Quote from: Da Monkey on April 26, 2011, 07:18:01 AMThe only reason I put the Y in my name was because when I first came out I wasn't very comfortable so I took the androgynous route by not correcting people and just going by Jay if anyone asked. But I made a Facebook with a fake last name and different city only adding a couple of people. At first I wasn't sure if I wanted it to be Jay or Jason, I was almost too embarrassed to put Jason for some reason? Somehow by accident I got the idea to use Jayson. I think it was a typo at first. But then I liked it because I thought if I was ever in a situation where I wasn't sure what to go by I could write Jay and then depending on my comfort level just add 'son' to it.
By the time I became more comfortable and put my real last name on Facebook and added people from work and such I tried to switch it to just Jason but at that time it didn't look right anymore.

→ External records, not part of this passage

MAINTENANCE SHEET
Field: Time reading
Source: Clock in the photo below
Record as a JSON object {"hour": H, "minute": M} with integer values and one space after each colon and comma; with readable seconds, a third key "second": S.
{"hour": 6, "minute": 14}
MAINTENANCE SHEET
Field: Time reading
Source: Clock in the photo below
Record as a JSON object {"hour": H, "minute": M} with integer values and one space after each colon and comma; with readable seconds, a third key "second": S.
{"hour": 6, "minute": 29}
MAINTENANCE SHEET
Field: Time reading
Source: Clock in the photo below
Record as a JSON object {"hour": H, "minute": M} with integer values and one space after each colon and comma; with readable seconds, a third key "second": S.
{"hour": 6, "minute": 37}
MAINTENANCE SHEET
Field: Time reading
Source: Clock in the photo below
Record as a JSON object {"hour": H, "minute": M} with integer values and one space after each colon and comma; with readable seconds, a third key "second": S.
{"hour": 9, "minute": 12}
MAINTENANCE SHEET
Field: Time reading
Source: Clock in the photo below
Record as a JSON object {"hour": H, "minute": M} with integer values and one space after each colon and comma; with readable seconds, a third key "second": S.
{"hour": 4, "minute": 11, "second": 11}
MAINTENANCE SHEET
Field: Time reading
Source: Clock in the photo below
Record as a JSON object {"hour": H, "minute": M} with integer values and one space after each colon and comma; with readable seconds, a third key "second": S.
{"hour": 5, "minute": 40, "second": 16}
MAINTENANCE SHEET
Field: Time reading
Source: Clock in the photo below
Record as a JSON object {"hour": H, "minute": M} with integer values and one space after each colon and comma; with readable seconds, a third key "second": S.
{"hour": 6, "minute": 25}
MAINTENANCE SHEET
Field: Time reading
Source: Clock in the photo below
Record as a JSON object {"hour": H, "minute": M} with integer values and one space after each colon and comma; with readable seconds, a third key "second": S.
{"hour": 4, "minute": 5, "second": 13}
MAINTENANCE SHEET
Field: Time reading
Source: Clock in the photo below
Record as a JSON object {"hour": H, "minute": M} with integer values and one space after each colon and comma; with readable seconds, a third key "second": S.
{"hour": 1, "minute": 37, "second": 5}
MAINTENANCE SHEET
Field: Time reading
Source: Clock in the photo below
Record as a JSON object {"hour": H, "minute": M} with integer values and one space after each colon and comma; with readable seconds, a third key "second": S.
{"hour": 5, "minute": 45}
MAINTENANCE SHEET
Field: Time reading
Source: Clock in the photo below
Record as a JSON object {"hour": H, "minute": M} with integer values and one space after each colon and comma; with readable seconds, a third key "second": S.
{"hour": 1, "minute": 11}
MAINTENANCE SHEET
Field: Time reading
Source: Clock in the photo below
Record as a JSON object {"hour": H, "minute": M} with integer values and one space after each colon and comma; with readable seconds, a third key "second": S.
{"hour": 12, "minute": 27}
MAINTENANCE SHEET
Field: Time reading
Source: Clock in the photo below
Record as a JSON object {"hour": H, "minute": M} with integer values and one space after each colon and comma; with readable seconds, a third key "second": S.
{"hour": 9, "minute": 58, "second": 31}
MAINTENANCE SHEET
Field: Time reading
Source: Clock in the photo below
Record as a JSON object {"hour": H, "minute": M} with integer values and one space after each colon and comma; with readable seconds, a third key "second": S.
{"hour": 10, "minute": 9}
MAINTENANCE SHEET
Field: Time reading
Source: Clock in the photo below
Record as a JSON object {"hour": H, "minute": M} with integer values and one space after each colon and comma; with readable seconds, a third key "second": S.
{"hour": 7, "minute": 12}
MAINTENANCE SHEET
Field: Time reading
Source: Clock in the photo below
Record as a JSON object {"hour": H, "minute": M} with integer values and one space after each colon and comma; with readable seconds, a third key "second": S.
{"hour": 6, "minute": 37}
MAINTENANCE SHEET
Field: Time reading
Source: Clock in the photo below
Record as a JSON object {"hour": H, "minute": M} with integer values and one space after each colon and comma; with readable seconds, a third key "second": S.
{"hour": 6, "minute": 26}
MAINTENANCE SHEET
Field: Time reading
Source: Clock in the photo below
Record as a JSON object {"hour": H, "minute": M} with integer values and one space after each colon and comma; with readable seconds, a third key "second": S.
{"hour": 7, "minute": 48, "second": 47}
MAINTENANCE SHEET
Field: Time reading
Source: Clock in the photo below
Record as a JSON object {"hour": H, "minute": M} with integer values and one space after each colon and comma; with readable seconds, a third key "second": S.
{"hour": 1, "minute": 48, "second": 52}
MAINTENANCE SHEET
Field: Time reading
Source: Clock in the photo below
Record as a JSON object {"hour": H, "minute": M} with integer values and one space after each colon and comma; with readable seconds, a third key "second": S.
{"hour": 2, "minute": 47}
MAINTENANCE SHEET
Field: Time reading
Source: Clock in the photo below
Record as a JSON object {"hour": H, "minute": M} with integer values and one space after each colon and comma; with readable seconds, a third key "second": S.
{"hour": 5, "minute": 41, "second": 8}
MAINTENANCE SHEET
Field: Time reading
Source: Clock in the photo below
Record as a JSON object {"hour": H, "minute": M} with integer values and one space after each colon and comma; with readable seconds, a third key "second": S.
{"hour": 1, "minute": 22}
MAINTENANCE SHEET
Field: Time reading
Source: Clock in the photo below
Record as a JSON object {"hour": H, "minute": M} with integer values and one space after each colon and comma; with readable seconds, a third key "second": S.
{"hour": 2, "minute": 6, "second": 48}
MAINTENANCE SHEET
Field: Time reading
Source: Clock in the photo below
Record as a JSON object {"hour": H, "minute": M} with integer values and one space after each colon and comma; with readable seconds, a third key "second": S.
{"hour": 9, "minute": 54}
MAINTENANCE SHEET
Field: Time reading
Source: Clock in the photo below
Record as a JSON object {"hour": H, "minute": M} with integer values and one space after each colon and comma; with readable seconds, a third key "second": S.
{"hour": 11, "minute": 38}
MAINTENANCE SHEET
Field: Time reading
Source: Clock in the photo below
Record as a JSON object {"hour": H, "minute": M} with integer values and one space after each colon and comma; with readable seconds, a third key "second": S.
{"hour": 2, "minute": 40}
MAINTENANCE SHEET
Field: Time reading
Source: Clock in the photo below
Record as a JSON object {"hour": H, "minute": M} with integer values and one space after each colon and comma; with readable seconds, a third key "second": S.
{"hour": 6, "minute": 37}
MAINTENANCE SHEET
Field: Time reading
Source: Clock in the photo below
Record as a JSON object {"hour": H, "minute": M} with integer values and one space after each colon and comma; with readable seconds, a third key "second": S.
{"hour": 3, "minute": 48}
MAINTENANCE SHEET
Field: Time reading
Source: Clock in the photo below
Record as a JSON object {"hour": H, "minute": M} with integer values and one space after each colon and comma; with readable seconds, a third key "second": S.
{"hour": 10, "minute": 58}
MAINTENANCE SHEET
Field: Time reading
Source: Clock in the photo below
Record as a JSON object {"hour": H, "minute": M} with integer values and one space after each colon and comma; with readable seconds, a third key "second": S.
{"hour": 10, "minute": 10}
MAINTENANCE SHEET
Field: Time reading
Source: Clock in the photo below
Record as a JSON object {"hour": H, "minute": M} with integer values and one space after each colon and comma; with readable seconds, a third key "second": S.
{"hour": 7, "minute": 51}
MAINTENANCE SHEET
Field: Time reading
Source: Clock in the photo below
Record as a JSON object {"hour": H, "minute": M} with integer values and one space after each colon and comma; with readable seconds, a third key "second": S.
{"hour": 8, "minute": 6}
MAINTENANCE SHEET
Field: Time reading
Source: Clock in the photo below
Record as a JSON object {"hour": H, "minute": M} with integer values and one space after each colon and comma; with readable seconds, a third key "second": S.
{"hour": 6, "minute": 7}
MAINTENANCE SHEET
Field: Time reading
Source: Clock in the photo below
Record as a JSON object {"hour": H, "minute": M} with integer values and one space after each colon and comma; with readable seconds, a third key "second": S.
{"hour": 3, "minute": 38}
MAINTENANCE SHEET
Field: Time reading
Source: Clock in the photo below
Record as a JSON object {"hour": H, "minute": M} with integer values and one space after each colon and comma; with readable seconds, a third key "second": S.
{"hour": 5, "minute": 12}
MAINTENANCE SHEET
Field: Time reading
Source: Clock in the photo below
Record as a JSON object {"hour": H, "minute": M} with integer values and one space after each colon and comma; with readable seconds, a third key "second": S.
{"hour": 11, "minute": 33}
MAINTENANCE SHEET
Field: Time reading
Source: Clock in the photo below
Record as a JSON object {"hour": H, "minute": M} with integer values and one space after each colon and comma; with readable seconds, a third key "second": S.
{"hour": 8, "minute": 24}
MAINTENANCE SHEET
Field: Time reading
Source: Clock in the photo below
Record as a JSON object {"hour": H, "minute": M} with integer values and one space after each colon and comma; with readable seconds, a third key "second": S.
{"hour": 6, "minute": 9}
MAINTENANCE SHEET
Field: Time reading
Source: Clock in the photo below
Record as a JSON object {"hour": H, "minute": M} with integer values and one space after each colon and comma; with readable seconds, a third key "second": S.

This is the most hilarious and ironic things I've
ever read. Since I was younger, I always loved the name Jason for some reason. I didn't love it because I wanted to name my future kids it either, if you get my drift. My brothers and I all had pretty plain names so it worked out for me. The funny part is. This is the
exact same thing that happened to me.
In High School, instead of going by my legal first name at the time, I went up to all my teacher before class started and told them I preferred to go by "Jay" because saying "Jason" was too... you know, male. "Jay" is more... gender neutral. A couple teachers asked why I preferred it, or why they wanted them to call me it, and I told a couple. One teacher even had a relative that was a MTF. Which I thought was somewhat amusing, it was never again brought up during school. I was however in gender segregated Physical Education, which sucked on many levels. But many of the students knew, and didn't care. Or just talked crap, and I didn't care what they had to say.
To me, "Jay" just became a nickname, only my high school friends and some family call me it, but I much prefer the full "Jason" when it comes down to it. I just thought the correlation to between my story and yours' was hilarious.
I was born 3 months premature, with a collapsed lung, a heart murmur, and several under developed organs. I'm not sure how I made it through. Apparently, they used a new medicine or something, so my dad claims but he's not exactly a good source of information. My mother passed away, and my dad is not someone I converse with, but I do not know what sex they thought I was going to be. I always wondered if maybe my very very early birth kind of screwed something up, but I think that was just me searching for explanations. So I didn't feel so... crazy? My mother wasn't very happy though. From what I've heard from immediate family is, that I was supposed to be a boy. My mom thought she was having all boys. That she never wanted a girl, she wasn't supposed to have a girl, etc etc. Ironic really.